I learned the Principles of War in ROTC at college. Using them became an integral and helpful part of my thinking process through college, my military career, and, even more, in my business career as an association staffer and CEO. Until recently, I did not realize how deeply they influenced and how much using them helped me. Maybe, they can help you.
The US military teaches nine principles. Mass, Objective, Offensive, Surprise, Economy of force, Maneuver, Unity of command, Security, and Simplicity. The Canadian Forces teach 10, as do the British. Personally, I prefer a meld of the two lists.
The Canadians add the people-oriented principles of Morale, Cooperation, and Administration or Sustainability. Both Canadian and British versions merge Maneuver and Simplicity into Flexibility. Incorporating people and team values into the principles resonates with me. In this age of teamwork and professional volunteers, it makes good sense to have principles related to morale and cooperation.
The Canadian and British doctrines do not mention Unity of Command, however. That surprised me. I believe having a clear chain of authority is important for both direction and accountability. Taking the best of both provides some guiding principles for almost anyone leading a team.
Here are the 11 “Mike Molino” Principles of Leadership Strategy Solutions in Planning, Aligning, and Executing.

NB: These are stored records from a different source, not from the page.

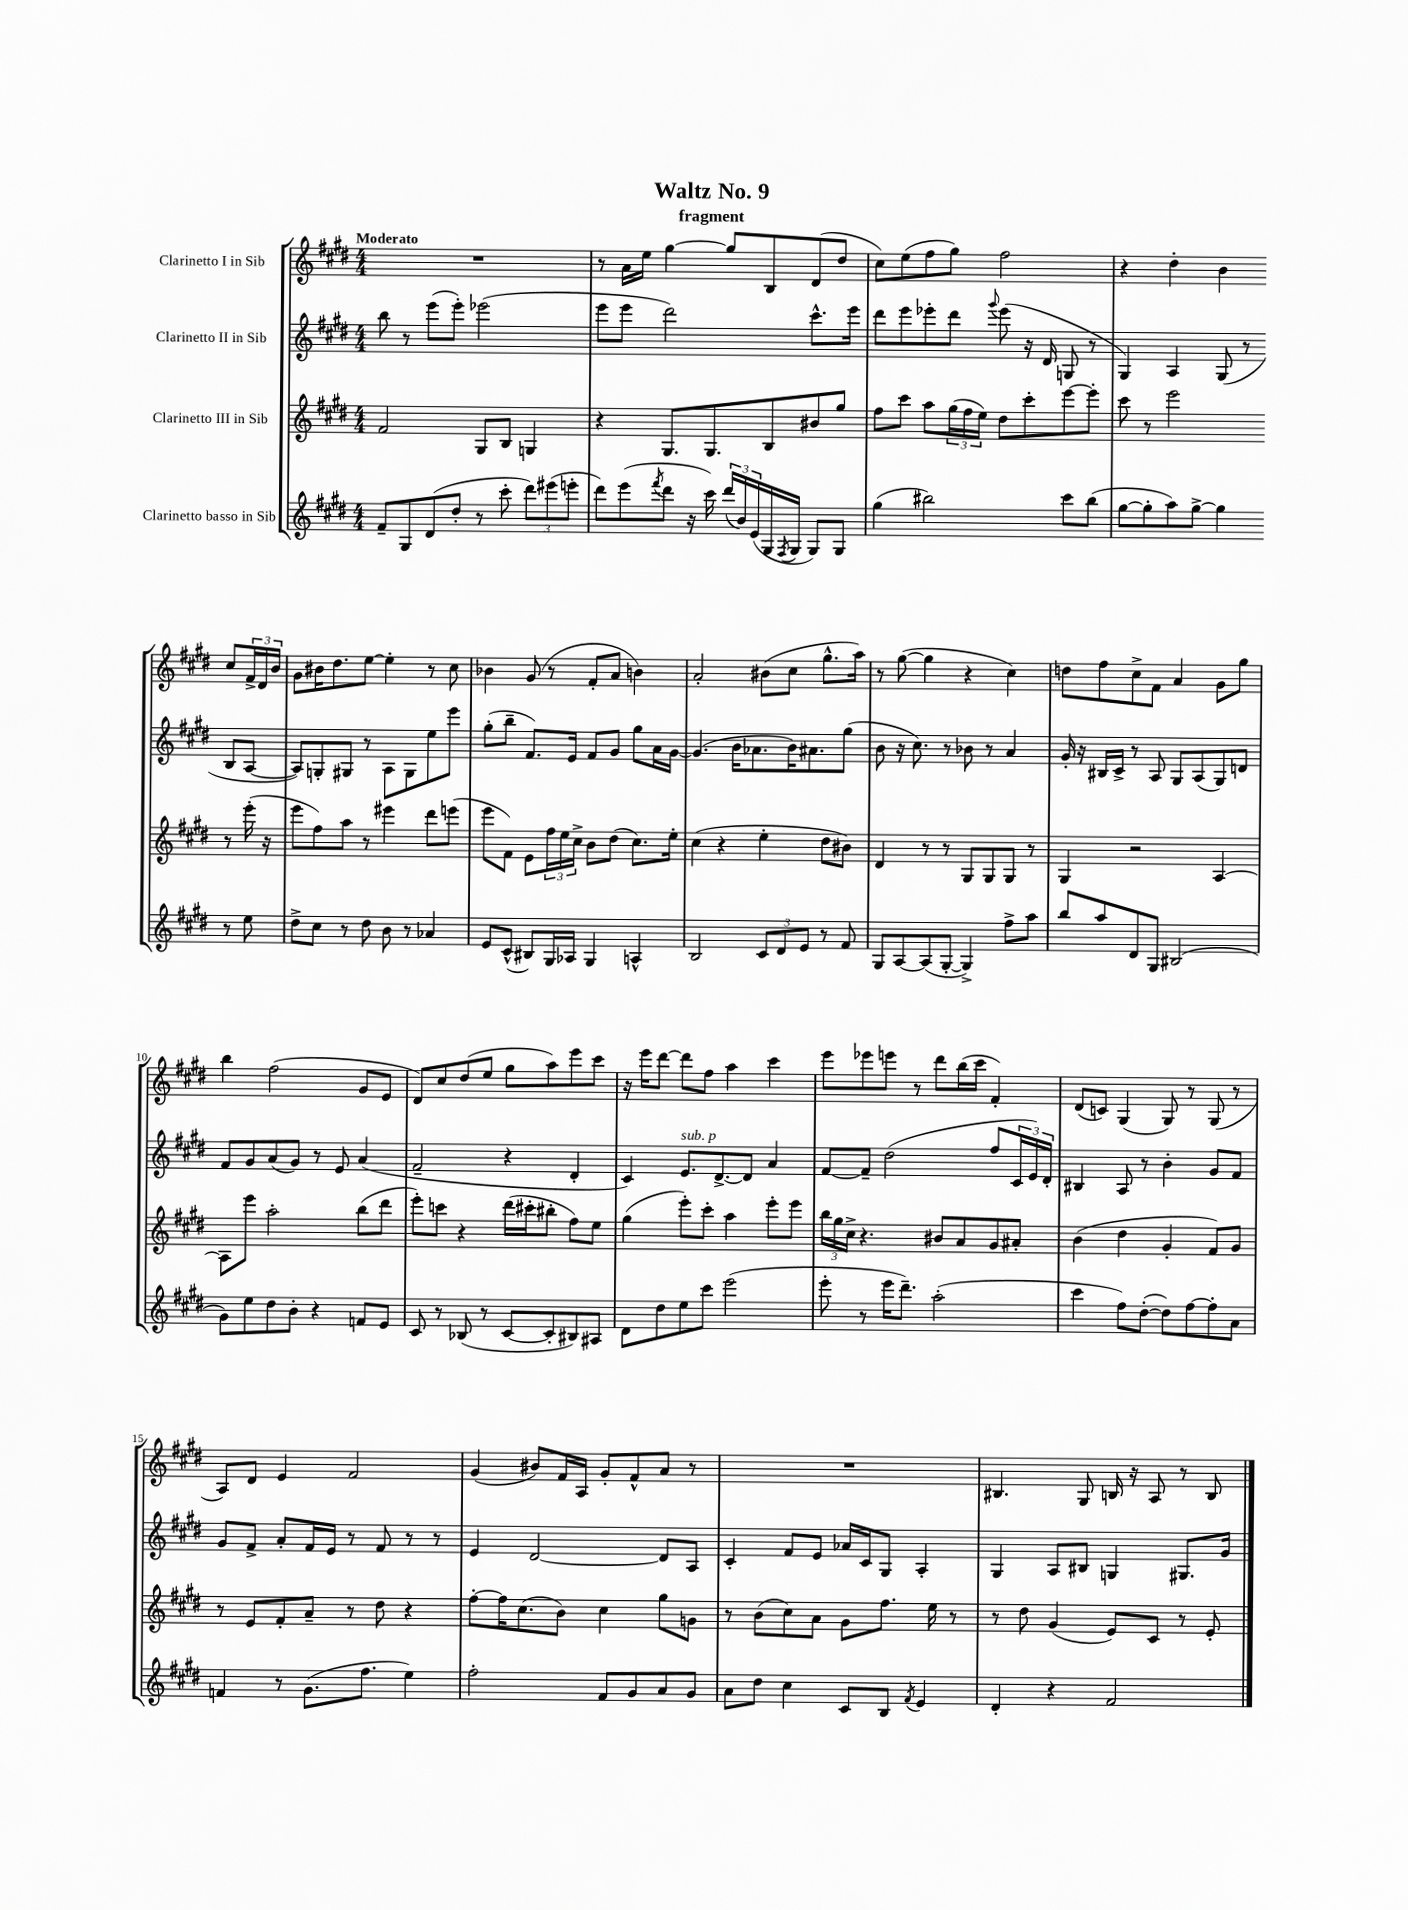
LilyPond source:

\header { title = "Waltz No. 9" subtitle = "fragment" }
<<
\new StaffGroup <<
\new Staff = "s0" \with { instrumentName = "Clarinetto I in Sib" } {
    \clef treble \key e \major \numericTimeSignature \time 4/4 \tempo "Moderato"
    R1 |
    r8 a'16 e''16 gis''4~ gis''8 b8 dis'8( dis''8 |
    cis''8) e''8( fis''8 gis''8) fis''2 |
    r4 dis''4-. b'4 cis''8 \tuplet 3/2 { fis'16-> dis'16 b'16 } |
    gis'8 bis'16 dis''8. e''8~ e''4-. r8 cis''8 |
    bes'4 gis'8( r8 fis'8-. a'8 b'4) |
    a'2-. bis'8( cis''8 gis''8.-^ a''16) |
    r8 gis''8~( gis''4 r4 cis''4) |
    d''8 fis''8 cis''8-> fis'8 a'4 gis'8 gis''8 |
    b''4 fis''2( gis'8 e'8 |
    dis'8) cis''8 dis''8( e''8 gis''8 a''8) e'''8 cis'''8 |
    r16 e'''16 dis'''8~ dis'''8 fis''8 a''4 cis'''4 |
    e'''8 ees'''8 e'''8 r8 dis'''8 b''16( cis'''16 fis'4-.) |
    dis'8( c'8) gis4( gis8) r8 gis8( r8 |
    a8) dis'8 e'4 fis'2 |
    gis'4( bis'8) fis'16 a16 gis'8-. fis'8-^ a'8 r8 |
    R1 |
    bis4. gis8 b16 r16 a8 r8 b8 \bar "|." |
}
\new Staff = "s1" \with { instrumentName = "Clarinetto II in Sib" } {
    \clef treble \key e \major \numericTimeSignature \time 4/4
    b''8 r8 e'''8( e'''8-.) ees'''2( |
    e'''8 e'''8 dis'''2) cis'''8.-^ e'''16 |
    dis'''8 e'''8 ees'''8-. dis'''8 \appoggiatura { gis'''8 } ees'''8( r16 dis'16 g8 r8 |
    gis4) a4 gis8( r8 b8 a8~ |
    a8) g8-. gis8 r8 a8 gis8 e''8 e'''8 |
    gis''8-.( b''8-- fis'8.) e'16 fis'8 gis'8 gis''8 a'16 gis'16~ |
    gis'4.( b'16 aes'8. b'16) ais'8. gis''8( |
    b'8 r16 cis''8.) r8 bes'8 r8 a'4 |
    gis'16-. r16 bis16 cis'16-> r8 a8 gis8 a8( gis8) d'8 |
    fis'8 gis'8 a'8( gis'8) r8 e'8 a'4( |
    fis'2-- r4 dis'4-. |
    cis'4) e'8.^\markup { \italic "sub. p" } dis'8.~-> dis'8 a'4 |
    fis'8~ fis'8-- dis''2( fis''8 \tuplet 3/2 { cis'16 e'16) dis'16-. } |
    bis4 a8 r8 b'4-. gis'8 fis'8 |
    gis'8 fis'8-> a'8-. fis'16 e'16 r8 fis'8 r8 r8 |
    e'4 dis'2~ dis'8 a8 |
    cis'4-. fis'8 e'8 aes'16 cis'16 gis8 a4-. |
    gis4 a8 bis8 g4 gis8. gis'16 \bar "|." |
}
\new Staff = "s2" \with { instrumentName = "Clarinetto III in Sib" } {
    \clef treble \key e \major \numericTimeSignature \time 4/4
    fis'2 gis8 b8 g4 |
    r4 gis8. gis8. b8 bis'8 gis''8 |
    fis''8 cis'''8 a''8 \tuplet 3/2 { gis''16( fis''16 e''16) } dis''8 cis'''8-. e'''8~ e'''8-. |
    cis'''8 r8 e'''2 r8 e'''16-.( r16 |
    e'''8 fis''8) a''8 r8 eis'''4 dis'''8 e'''8( |
    e'''8 fis'8) e'8 \tuplet 3/2 { fis''16 e''16 cis''16-> } b'8 dis''8( cis''8.) e''16-. |
    cis''4( r4 e''4-. dis''8 bis'8) |
    dis'4 r8 r8 gis8 gis8 gis8 r8 |
    gis4 r2 a4~ |
    a8 e'''8 a''2-. b''8( dis'''8 |
    e'''8-.) c'''8 r4 dis'''16( cis'''16-. bis''8-. fis''8) e''8 |
    gis''4( e'''8-.) cis'''8-. a''4 e'''8-. e'''8 |
    \tuplet 3/2 { b''16 gis''16 cis''16-> } r4. bis'8 a'8 gis'8 ais'8-. |
    b'4( dis''4 gis'4-. fis'8) gis'8 |
    r8 e'8 fis'8-. a'8-- r8 dis''8 r4 |
    fis''8~-. fis''16 cis''8.( b'8) cis''4 gis''8 g'8 |
    r8 b'8( cis''8) a'8 gis'8 fis''8. e''16 r8 |
    r8 dis''8 gis'4( e'8) cis'8 r8 e'8-. \bar "|." |
}
\new Staff = "s3" \with { instrumentName = "Clarinetto basso in Sib" } {
    \clef treble \key e \major \numericTimeSignature \time 4/4
    fis'8-- gis8 dis'8( dis''8-. r8 cis'''8-. \tuplet 3/2 { dis'''8) eis'''8( e'''8-. } |
    dis'''8) e'''8( \acciaccatura { fis'''8 } dis'''8 r16 cis'''16) \tuplet 3/2 { dis'''16( b'16) e'16( } gis16 \acciaccatura { fis8 } gis16 gis8) gis8 |
    gis''4( bis''2) cis'''8 bis''8( |
    gis''8~ gis''8-. a''8) gis''8~-> gis''4 r8 e''8 |
    dis''8-> cis''8 r8 dis''8 b'8 r8 aes'4 |
    e'8 cis'8-^( bis8) gis16 aes16 gis4 a4-^ |
    b2 \tuplet 3/2 { cis'8 dis'8 e'8 } r8 fis'8 |
    gis8 a8~ a8( gis8~-. gis4->) fis''8-> a''8 |
    b''8 a''8 dis'8 gis8 bis2( |
    gis'8) e''8 dis''8 b'8-. r4 f'8 e'8 |
    cis'8 r8 bes8( r8 cis'8~ cis'8-. bis8) ais8 |
    dis'8 dis''8 e''8 cis'''8 e'''2( |
    e'''8-. r8 e'''16 dis'''8.--) a''2-.( |
    cis'''4 fis''8) dis''8~-.( dis''8) fis''8~ fis''8-. a'8 |
    f'4 r8 gis'8.( fis''8. e''4) |
    fis''2-. fis'8 gis'8 a'8 gis'8 |
    a'8 dis''8 cis''4 cis'8 b8 \acciaccatura { fis'8 } e'4 |
    dis'4-. r4 fis'2 \bar "|." |
}
>>
>>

- Objective – A single, unambiguous aim is the keystone for success in business, as in war.
- Morale – Create a positive state of mind through inspired leadership, a shared sense of purpose and values, well-being, perceptions of worth, and group cohesion.
- Offensive – Gain the advantage, sustain momentum, and seize the initiative.
- Security – Maintain an environment that protects your people, plans, resources, and information.
- Surprise – Be innovative! Deliver more than you promise!
- Mass – Concentrate resources where they will be most effective. Be decisive and synchronize the application of resources.
- Economy of effort – Concentrate on what you do well – Don’t try to do everything!
- Flexibility – Stay able to change readily to meet new circumstances. Keep it SIMPLE!
- Cooperation – Incorporate teamwork and a sharing of dangers, burdens, risks and opportunities in all you do. Communicate constantly and consistently!
- Administration or Sustainability – Generate the means by which you maintain the freedom to act as you know best over the long term
- Unity of Command – When in Charge – Take Charge! Ensure unity of effort through personal accountability at all levels.